■ WHAT YOU SHOULD DO ■
Copy out, character for character, the stretch of rows below from the line containing "order: Gruiformes" through the line containing "common name: Lesser goldfinch", both of those lines included.

■ RECORDED DATA ■
------------------------------------------------------------------------
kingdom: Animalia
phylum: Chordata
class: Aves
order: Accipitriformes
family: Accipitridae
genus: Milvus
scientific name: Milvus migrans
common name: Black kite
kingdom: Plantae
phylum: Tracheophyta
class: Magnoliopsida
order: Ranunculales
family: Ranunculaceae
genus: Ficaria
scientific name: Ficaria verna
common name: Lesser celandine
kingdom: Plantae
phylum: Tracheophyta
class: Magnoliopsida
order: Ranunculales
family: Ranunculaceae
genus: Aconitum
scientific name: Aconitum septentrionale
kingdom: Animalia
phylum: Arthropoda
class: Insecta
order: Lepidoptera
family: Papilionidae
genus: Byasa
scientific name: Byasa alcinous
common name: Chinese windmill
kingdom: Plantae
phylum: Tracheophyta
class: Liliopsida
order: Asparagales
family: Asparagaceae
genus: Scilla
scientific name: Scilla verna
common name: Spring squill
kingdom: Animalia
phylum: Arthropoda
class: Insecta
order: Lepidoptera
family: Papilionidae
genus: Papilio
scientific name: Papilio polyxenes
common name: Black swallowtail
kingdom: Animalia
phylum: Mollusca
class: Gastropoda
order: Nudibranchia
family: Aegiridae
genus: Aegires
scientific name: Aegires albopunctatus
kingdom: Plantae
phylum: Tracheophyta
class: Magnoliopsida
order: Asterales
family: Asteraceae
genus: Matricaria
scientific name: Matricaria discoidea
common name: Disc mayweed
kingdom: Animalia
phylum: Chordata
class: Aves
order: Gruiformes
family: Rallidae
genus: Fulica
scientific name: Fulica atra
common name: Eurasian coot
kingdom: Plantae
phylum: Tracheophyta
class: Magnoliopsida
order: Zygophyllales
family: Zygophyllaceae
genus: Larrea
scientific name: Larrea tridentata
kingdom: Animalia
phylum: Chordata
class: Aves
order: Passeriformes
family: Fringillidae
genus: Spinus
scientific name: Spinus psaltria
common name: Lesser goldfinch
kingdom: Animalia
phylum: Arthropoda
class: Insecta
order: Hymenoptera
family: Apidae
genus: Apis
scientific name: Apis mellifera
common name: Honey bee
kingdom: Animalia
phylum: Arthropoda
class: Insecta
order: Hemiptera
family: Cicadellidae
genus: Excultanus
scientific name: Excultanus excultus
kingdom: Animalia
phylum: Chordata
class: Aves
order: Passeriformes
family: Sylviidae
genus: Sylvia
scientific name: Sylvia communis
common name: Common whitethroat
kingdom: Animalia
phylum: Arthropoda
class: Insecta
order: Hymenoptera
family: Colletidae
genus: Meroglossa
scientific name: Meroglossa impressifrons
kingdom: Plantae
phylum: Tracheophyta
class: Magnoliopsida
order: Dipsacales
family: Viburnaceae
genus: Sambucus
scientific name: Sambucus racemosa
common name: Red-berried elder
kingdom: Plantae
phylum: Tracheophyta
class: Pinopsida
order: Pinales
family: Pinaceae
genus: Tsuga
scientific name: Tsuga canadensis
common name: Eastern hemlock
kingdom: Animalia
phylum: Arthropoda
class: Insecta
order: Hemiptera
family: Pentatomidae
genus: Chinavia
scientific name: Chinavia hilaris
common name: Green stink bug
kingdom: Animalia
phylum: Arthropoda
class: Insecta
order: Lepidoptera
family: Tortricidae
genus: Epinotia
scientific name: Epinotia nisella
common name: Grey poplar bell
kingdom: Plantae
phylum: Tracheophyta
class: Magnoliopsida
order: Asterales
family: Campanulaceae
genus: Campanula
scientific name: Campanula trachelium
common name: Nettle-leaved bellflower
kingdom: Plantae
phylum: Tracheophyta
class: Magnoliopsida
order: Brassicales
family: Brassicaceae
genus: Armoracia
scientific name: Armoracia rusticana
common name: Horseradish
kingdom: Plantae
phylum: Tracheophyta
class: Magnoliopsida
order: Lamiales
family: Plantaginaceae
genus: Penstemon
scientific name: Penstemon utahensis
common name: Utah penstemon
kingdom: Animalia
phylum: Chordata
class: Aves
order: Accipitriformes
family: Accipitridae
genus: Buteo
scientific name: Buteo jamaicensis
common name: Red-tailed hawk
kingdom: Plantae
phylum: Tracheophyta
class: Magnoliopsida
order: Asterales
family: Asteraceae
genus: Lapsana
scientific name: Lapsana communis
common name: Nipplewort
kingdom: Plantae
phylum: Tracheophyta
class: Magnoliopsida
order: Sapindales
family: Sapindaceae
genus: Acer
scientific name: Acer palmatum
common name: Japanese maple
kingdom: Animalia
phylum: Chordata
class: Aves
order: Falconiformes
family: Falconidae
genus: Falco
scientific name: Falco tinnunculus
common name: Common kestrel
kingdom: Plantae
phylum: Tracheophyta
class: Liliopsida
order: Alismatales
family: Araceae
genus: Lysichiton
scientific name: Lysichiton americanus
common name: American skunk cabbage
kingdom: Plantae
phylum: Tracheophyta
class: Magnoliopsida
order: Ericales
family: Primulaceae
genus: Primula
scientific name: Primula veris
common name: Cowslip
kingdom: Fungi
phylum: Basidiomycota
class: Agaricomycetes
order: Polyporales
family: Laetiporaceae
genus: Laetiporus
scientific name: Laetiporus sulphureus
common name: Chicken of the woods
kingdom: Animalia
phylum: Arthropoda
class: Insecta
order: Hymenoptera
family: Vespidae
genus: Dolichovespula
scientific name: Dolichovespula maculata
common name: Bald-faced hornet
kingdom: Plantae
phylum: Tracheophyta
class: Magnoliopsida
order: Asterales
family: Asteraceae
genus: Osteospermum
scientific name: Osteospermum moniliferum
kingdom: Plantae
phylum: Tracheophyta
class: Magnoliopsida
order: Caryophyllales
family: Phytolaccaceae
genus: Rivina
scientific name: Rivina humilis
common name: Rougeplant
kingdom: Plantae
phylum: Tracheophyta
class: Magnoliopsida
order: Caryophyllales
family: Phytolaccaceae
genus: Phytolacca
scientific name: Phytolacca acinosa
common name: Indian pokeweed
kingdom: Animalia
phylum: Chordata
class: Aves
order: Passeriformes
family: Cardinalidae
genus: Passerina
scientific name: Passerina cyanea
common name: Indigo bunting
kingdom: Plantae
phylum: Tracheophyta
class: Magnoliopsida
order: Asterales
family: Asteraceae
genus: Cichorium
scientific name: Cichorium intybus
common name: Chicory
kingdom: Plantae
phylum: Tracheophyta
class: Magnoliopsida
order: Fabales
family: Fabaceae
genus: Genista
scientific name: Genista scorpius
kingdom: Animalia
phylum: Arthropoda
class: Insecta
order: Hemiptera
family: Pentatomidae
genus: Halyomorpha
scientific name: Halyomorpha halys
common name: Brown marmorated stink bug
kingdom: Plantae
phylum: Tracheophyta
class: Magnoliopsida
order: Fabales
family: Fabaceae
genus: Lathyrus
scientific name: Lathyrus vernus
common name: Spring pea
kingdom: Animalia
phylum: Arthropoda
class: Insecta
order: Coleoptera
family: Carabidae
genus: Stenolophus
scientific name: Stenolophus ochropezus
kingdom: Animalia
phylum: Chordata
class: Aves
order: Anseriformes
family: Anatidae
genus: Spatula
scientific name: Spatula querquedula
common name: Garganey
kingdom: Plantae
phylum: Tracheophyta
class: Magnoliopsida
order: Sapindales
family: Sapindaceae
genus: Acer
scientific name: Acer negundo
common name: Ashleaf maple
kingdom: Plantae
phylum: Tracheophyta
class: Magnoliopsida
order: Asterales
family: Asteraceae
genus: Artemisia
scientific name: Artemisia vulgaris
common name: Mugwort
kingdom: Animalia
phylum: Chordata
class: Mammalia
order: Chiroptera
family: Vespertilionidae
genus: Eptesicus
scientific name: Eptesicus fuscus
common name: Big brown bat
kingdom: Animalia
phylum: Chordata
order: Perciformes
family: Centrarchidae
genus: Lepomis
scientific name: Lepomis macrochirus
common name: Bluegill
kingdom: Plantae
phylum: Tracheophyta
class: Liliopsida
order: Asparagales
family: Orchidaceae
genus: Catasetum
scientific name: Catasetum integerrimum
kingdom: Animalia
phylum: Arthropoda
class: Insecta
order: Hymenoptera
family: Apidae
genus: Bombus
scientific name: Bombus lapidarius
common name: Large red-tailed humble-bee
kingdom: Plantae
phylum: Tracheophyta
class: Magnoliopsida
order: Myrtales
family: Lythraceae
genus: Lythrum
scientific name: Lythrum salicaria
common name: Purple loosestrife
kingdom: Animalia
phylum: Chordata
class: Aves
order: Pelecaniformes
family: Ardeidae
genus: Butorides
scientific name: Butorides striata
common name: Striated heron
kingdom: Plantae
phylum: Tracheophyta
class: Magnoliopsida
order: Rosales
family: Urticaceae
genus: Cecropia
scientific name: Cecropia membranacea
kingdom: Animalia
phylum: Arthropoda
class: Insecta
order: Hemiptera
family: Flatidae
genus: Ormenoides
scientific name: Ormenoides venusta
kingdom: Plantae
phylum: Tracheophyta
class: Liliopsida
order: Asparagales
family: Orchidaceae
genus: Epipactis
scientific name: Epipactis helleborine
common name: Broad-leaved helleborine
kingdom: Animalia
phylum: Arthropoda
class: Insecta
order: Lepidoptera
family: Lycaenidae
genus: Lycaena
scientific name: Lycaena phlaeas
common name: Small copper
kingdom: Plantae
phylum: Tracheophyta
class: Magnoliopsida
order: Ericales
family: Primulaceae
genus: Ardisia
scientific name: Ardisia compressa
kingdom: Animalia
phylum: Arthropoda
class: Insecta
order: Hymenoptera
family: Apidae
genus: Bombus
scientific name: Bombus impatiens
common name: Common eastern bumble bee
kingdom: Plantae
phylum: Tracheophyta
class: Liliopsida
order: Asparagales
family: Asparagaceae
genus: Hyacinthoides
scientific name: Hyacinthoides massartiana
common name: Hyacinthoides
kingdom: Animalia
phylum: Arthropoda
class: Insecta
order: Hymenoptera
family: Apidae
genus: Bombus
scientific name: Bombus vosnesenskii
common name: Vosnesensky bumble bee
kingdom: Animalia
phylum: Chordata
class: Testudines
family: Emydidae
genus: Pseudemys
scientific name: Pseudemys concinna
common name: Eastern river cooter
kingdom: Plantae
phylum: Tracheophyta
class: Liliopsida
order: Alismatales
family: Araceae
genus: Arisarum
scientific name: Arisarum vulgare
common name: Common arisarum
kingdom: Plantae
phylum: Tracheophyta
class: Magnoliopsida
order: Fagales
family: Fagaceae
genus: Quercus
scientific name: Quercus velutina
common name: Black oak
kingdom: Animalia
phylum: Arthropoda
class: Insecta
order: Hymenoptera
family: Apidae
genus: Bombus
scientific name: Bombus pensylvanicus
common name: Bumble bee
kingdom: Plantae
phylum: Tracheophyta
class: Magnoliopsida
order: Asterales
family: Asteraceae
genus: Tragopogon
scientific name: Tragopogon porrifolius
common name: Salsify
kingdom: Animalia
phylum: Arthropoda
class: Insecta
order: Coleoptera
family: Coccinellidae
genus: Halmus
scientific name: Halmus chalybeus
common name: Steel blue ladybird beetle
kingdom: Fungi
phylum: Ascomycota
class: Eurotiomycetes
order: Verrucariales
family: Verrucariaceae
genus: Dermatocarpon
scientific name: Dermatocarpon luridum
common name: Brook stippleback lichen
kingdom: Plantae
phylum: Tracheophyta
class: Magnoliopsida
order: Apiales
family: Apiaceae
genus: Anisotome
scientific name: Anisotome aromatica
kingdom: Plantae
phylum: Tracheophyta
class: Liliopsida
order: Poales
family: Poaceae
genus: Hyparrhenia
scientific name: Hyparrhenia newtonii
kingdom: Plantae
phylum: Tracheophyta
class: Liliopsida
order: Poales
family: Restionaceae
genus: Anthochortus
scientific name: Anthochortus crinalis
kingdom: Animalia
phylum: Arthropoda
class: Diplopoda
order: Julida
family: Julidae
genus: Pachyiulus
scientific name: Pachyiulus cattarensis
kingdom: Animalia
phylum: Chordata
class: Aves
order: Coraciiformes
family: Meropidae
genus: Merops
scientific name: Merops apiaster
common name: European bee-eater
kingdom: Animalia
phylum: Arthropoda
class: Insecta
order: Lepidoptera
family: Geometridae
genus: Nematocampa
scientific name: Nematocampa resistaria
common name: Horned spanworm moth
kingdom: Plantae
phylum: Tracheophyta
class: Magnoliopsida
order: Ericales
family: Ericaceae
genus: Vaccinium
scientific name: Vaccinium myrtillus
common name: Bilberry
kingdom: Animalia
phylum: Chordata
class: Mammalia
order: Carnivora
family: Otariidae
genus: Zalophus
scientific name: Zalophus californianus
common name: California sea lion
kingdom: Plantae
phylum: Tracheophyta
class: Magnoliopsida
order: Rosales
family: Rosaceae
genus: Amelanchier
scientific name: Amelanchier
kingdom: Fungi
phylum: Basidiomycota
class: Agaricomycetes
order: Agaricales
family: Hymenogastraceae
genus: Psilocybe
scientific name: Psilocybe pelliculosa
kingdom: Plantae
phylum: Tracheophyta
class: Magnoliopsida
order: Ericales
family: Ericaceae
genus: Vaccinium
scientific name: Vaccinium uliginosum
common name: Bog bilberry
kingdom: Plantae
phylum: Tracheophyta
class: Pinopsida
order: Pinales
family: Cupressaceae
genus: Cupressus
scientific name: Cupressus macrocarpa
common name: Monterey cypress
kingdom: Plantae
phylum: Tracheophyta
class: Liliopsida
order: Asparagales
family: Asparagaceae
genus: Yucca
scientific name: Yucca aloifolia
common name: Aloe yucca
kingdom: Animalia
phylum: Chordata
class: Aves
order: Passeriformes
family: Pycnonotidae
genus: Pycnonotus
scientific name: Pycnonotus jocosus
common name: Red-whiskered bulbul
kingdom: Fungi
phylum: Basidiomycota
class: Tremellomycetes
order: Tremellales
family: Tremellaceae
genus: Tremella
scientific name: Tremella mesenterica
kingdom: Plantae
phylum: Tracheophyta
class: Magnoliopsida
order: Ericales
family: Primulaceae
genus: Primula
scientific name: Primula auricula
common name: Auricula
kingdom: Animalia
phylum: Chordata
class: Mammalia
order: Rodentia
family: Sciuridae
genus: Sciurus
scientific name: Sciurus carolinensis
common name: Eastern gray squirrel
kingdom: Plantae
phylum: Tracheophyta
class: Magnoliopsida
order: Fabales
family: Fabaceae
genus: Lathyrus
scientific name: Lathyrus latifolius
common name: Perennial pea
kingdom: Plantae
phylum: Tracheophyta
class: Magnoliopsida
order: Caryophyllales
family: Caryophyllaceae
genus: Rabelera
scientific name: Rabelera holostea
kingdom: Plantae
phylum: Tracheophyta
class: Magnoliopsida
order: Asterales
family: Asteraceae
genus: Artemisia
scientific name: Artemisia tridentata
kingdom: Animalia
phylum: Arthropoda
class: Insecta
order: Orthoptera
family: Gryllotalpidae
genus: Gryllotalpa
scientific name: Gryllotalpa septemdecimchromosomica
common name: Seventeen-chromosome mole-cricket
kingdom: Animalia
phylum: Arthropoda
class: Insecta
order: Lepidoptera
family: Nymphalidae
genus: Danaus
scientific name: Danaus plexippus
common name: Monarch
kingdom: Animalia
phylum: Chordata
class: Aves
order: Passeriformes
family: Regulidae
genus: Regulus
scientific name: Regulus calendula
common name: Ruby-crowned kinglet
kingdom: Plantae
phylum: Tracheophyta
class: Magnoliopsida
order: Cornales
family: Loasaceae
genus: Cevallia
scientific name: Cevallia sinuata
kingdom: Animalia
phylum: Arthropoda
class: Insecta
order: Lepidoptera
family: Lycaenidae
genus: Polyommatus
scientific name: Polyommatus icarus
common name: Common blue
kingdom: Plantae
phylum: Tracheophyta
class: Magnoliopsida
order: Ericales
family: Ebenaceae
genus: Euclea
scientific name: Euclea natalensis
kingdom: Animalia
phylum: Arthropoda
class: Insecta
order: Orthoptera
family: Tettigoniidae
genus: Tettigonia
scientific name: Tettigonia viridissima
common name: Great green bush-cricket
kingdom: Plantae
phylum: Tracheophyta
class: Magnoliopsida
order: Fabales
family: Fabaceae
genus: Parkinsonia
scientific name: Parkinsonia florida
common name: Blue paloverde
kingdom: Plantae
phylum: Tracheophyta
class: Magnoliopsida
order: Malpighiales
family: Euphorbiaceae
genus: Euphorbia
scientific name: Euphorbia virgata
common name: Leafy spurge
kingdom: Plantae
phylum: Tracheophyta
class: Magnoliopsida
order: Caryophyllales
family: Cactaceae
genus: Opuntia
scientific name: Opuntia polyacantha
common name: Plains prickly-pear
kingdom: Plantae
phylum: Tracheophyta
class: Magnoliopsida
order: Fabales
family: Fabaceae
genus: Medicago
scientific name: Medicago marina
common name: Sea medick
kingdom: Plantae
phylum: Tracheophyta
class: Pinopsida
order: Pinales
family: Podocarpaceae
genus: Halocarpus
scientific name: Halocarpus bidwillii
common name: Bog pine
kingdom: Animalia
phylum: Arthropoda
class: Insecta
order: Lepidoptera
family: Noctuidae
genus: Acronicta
------------------------------------------------------------------------
■ SOLUTION TO THIS TASK ■
order: Gruiformes
family: Rallidae
genus: Fulica
scientific name: Fulica atra
common name: Eurasian coot
kingdom: Plantae
phylum: Tracheophyta
class: Magnoliopsida
order: Zygophyllales
family: Zygophyllaceae
genus: Larrea
scientific name: Larrea tridentata
kingdom: Animalia
phylum: Chordata
class: Aves
order: Passeriformes
family: Fringillidae
genus: Spinus
scientific name: Spinus psaltria
common name: Lesser goldfinch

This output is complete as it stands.